Problems and tasks:
A) In the film review, who are the only people who survive the trek through the mountains?
B) Write a continuation of the film review, starting right after its last sentence.

Text passage:
⁂
Trying–unsuccessfully–to help the women escape.
The gang is still pursued by cavalry and eventually forces Starrett to guide them out of Bitters through the mountains and snow. He reluctantly does it to protect the women of people he doesn’t like, and that’s his redemption as a moral character, because he thinks he’ll probably die on the trip along with the outlaws. In the process Bruhn dies of his wounds and the rest of the gang die one by one by various means on the grueling trek, even though Starrett doesn’t have a gun to shoot it out with them. The only survivors are Starrett himself and Gene, whom Starrett gives a job on his ranch. His role in keeping Gene from turning bad is also redeeming.
Echoes of Shane come from the name Starrett (also the name of the farming family that takes in Shane), the conflict between stockmen and farmers, townsman Elisha Cook, Jr. (a farmer in Shane), and a not entirely believable fight scene in which the aging, seemingly none-too-robust Starrett defeats the brutish Tex (Jack Lambert) from Bruhn’s gang. Since Bruhn can’t allow that result to stand, two of his other men finish off Starrett, with this brutality seen only at a distance.
The leads Ryan and Ives are excellent and generally believable here; Starrett isn’t entirely good and Bruhn isn’t completely bad despite the scum he leads and his status as a military renegade. There is a vague reference by Starrett to something Bruhn did during the Civil War, involving the Mormons in Utah. For an unspoken and tenuous rapport between the bad guy and the good guy, compare this to Boetticher classics The Tall T and Seven Men from Now. To the extent the cattlemen-farmer dispute is resolved, it seems to come out on the opposite side of Shane—i.e., Starrett mostly wins, but in this one he’s a cattleman. He still doesn’t chase off the farmers, though.
⁂
Stored data:
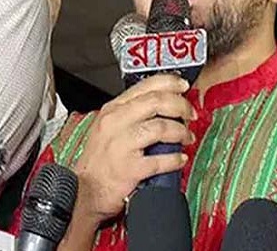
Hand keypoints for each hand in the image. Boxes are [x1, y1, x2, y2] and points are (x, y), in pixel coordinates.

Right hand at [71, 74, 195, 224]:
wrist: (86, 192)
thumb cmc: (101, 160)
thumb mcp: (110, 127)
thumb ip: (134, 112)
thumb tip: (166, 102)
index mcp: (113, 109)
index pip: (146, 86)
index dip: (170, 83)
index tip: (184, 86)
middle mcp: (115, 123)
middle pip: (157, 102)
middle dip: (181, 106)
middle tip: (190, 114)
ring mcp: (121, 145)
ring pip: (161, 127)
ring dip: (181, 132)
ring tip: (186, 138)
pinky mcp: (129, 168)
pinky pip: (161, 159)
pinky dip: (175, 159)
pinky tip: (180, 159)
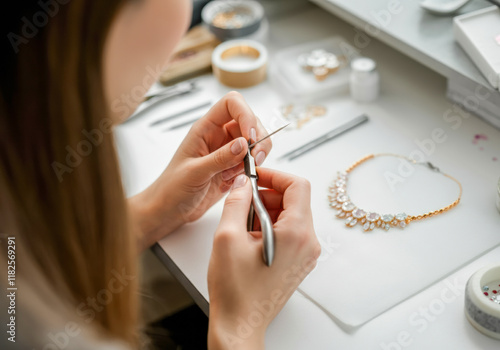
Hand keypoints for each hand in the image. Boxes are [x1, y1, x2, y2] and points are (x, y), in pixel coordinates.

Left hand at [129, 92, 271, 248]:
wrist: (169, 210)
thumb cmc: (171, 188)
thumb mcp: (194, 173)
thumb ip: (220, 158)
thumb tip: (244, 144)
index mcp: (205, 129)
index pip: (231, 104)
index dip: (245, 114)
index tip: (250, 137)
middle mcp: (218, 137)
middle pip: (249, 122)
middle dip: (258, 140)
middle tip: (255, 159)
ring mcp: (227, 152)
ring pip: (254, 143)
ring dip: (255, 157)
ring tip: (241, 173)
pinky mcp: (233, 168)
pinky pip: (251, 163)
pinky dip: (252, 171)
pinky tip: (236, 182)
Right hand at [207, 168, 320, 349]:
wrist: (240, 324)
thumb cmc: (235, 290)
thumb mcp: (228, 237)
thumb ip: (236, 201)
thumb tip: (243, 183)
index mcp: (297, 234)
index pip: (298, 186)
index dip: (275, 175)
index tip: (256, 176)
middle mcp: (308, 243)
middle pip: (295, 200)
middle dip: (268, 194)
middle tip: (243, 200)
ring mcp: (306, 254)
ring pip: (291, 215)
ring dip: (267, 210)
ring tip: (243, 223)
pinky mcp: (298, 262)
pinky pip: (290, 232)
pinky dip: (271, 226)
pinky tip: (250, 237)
⁂
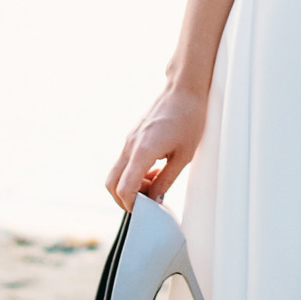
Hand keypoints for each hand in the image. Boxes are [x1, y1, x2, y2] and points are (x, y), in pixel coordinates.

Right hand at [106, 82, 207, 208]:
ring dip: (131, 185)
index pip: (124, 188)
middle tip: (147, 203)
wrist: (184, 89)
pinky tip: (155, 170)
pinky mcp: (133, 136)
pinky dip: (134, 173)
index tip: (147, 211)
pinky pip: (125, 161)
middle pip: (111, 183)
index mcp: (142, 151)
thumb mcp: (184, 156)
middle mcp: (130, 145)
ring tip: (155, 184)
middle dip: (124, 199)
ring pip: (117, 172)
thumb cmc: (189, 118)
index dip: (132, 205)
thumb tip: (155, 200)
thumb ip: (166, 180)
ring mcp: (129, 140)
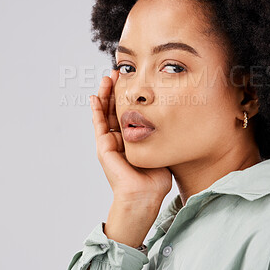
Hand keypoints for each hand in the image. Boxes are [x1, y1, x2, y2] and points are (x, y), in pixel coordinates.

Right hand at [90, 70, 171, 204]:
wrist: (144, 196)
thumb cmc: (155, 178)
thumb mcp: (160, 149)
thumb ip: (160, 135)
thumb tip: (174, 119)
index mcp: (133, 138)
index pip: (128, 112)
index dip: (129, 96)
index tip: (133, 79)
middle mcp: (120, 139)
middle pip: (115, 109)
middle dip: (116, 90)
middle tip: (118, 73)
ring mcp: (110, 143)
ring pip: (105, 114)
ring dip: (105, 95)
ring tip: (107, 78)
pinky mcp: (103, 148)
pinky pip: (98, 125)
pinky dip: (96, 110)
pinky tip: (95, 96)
⁂
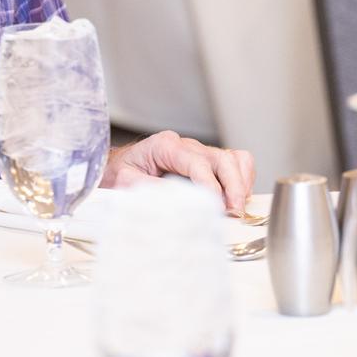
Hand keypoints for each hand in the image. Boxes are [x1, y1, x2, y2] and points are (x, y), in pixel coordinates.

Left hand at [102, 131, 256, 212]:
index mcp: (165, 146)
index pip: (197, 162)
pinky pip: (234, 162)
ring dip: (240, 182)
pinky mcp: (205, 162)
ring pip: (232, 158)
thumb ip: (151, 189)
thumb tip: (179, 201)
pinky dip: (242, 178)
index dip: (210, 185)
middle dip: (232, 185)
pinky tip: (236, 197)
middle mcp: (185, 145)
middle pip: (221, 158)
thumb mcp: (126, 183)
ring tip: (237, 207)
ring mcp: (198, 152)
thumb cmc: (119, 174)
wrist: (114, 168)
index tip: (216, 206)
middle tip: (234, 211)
⁂
Outputs in order:
A) Starrett and Gene.

B)
A stark and adult western with some noir flavor, among the best and last work by one-eyed journeyman director Andre de Toth (Ramrod, Man in the Saddle, The Indian Fighter). Usually he worked with bigger stars (Joel McCrea, Randolph Scott, Kirk Douglas) and was not terribly imaginative. The film has a good script by Philip Yordan. In structure, the first 30 minutes is the set-up of the town, characters and local dispute; the second 30 minutes is the introduction of the gang and the contest of wills with Starrett and Bruhn; and the final 30 minutes is the grueling and fatal trip over the mountains. This excellent western rises above the usual formulas, even though some of them seem in play here. One of two westerns featuring the Nelson brothers in 1959; the other is Rio Bravo, with David’s brother Ricky in a prominent role. For Burl Ives in a similar role, see him facing off against Charles Bickford in the epic The Big Country, probably his best-known western.
The excellent black-and-white cinematography is by Russell Harlan, who did Four Faces West, Red River, Ramrod, The Last Hunt (another wintry western), Rio Bravo and To Kill a Mockingbird. Filmed in Mount Bachelor, Oregon.